M. Wade a demandé à ses opposants d’arrêter « les manifestations d’humeur qui  ne conduisent à rien », les accusant de contester la validité de sa candidature  « sur des bases légères ». Youssou Ndour a, lui, dénoncé un « coup de force » du  président Wade, ajoutant: « Je suis candidat et je le reste », et précisant qu’il  avait « 48 heures pour un recours » contre la décision du Conseil.

Le rassemblement à partir de la mi-journée de milliers d’opposants sur la  Place de l’Obélisque, à l’appel du M23, s’était déroulé sans incidents.  Initialement interdit par le gouvernement, il avait finalement été toléré à la  suite d’une « médiation » de l’Union européenne (UE).

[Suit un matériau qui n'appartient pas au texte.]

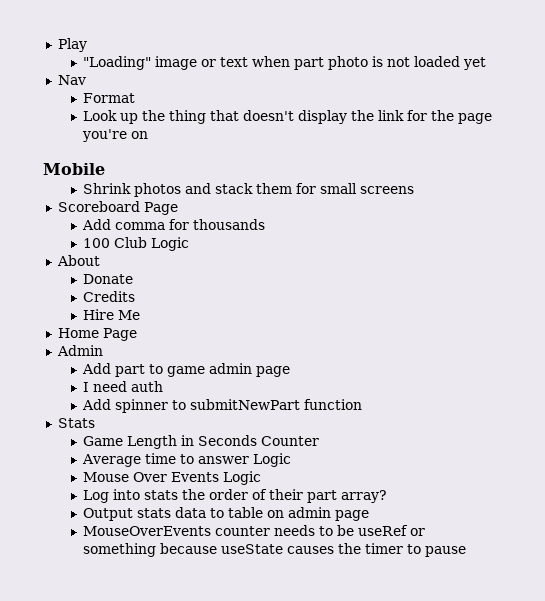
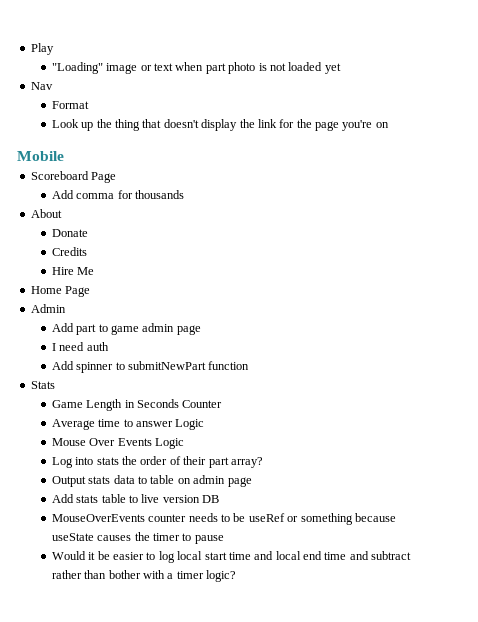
[83,183,415,197] // Shrink photos and stack them for small screens -> (64, 156) none
[83,237,190,251] // 100 Club Logic -> (185, 194) none
(370, 515) none -> [51,494,220,503] // Add stats table to live version DB
(467, 551) none -> [51,551,412,563] [51,570,237,582] // Would it be easier to log local start time and local end time and subtract rather than bother with a timer logic?

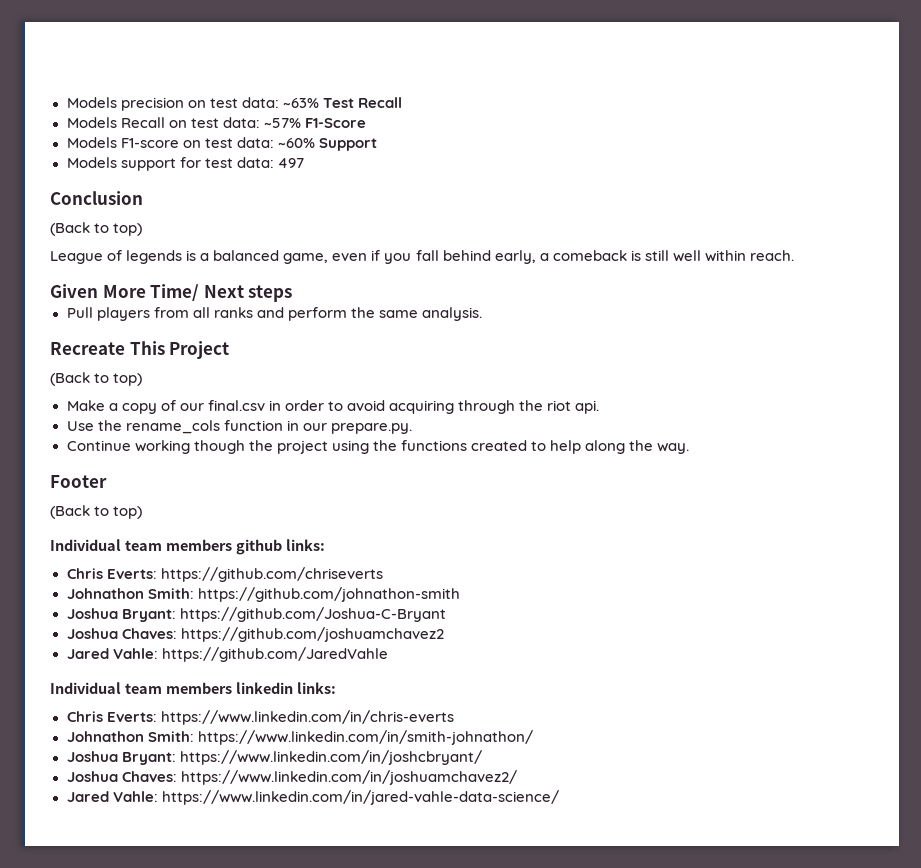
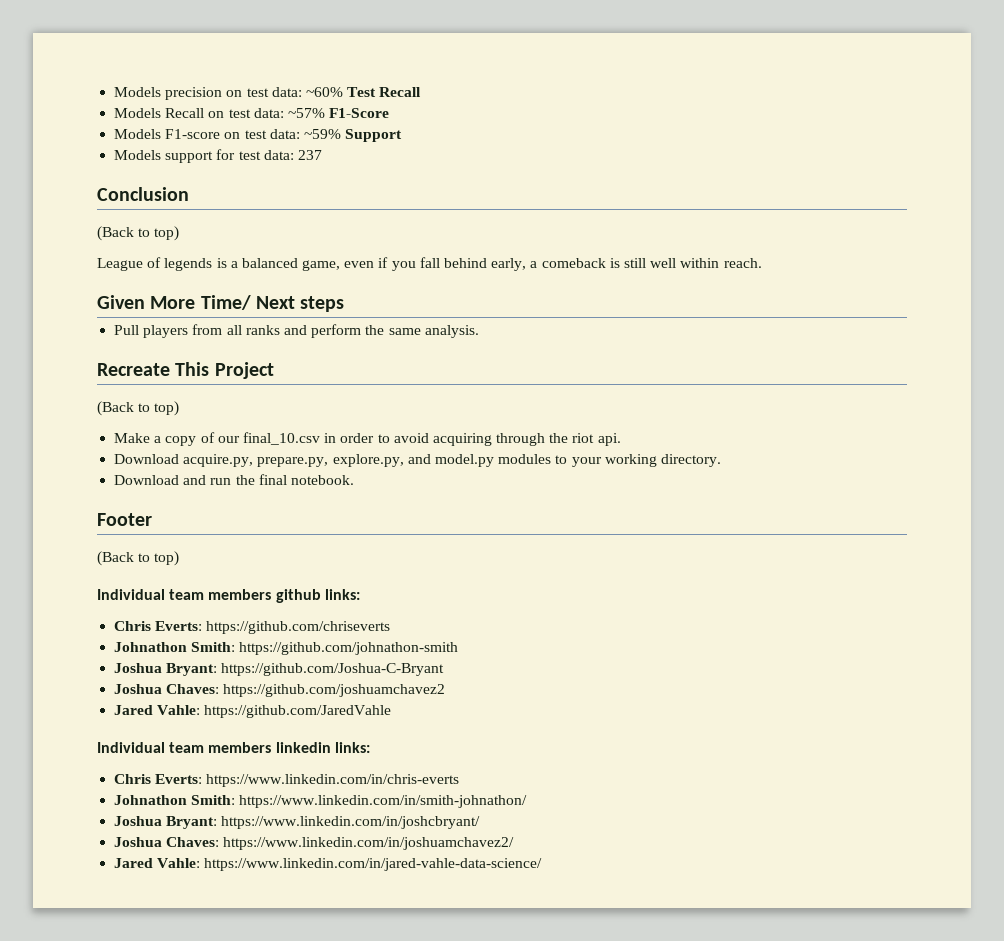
[282,98,319,108] ~63% -> [305,87,343,97] ~60%
[277,138,315,148] ~60% -> [303,129,341,139] ~59%
[277,158,304,168] 497 -> [297,150,322,160] 237
[207,400,265,411] final.csv -> [242,432,320,445] final_10.csv
[66,420,412,434] [66,440,690,454] Use the rename_cols function in our prepare.py. // Continue working though the project using the functions created to help along the way. -> [114,454,721,467] [114,474,354,485] Download acquire.py, prepare.py, explore.py, and model.py modules to your working directory. // Download and run the final notebook.

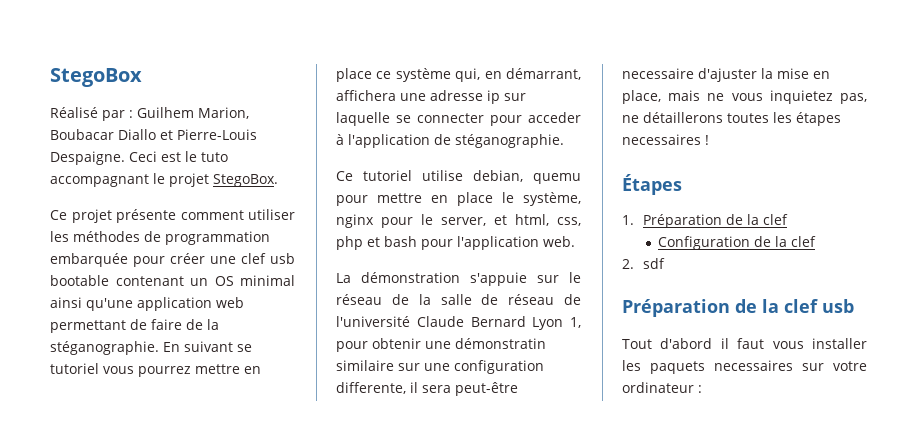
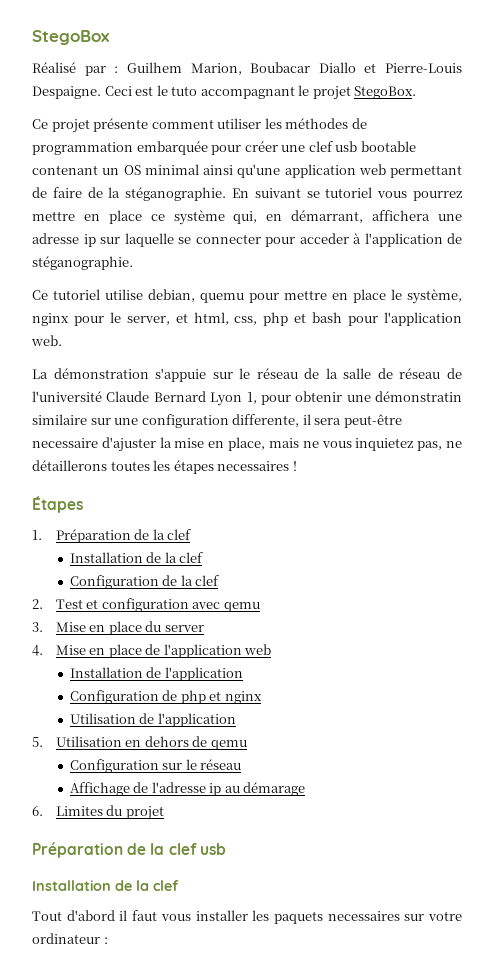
(788, 219) none -> [69,552,204,563] // Installation de la clef
[642,258,665,269] sdf -> [55,598,260,612] [32,621,204,635] [32,644,272,658] [69,667,243,681] [69,690,262,704] [69,713,236,727] [32,736,247,750] [69,759,242,773] [69,782,306,796] [32,805,164,820] Test et configuration avec qemu // 3. Mise en place du server // 4. Mise en place de l'application web // Installation de l'application // Configuration de php et nginx // Utilisation de l'application // 5. Utilisation en dehors de qemu // Configuration sur le réseau // Affichage de l'adresse ip au démarage // 6. Limites du projet
(854, 306) none -> [32,880,179,891] // Installation de la clef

La décision du Conseil constitutionnel sur la nouvelle candidature du  président Wade, 85 ans, jugée anticonstitutionnelle par l’opposition, avait fait  craindre de violentes réactions. Elu en 2000, réélu en 2007 pour cinq ans après  une révision constitutionnelle en 2001 instituant un quinquennat renouvelable  une fois, M. Wade se représente pour sept ans après le rétablissement du  septennat en 2008, à la suite d’une nouvelle révision constitutionnelle.
Pour ses opposants, il se présente à un troisième mandat illégal, mais ses  partisans affirment que le comptage doit se faire à partir de la première  révision constitutionnelle de 2001 instituant le quinquennat et qu’il s’agit  donc d’un second mandat conforme à la Constitution.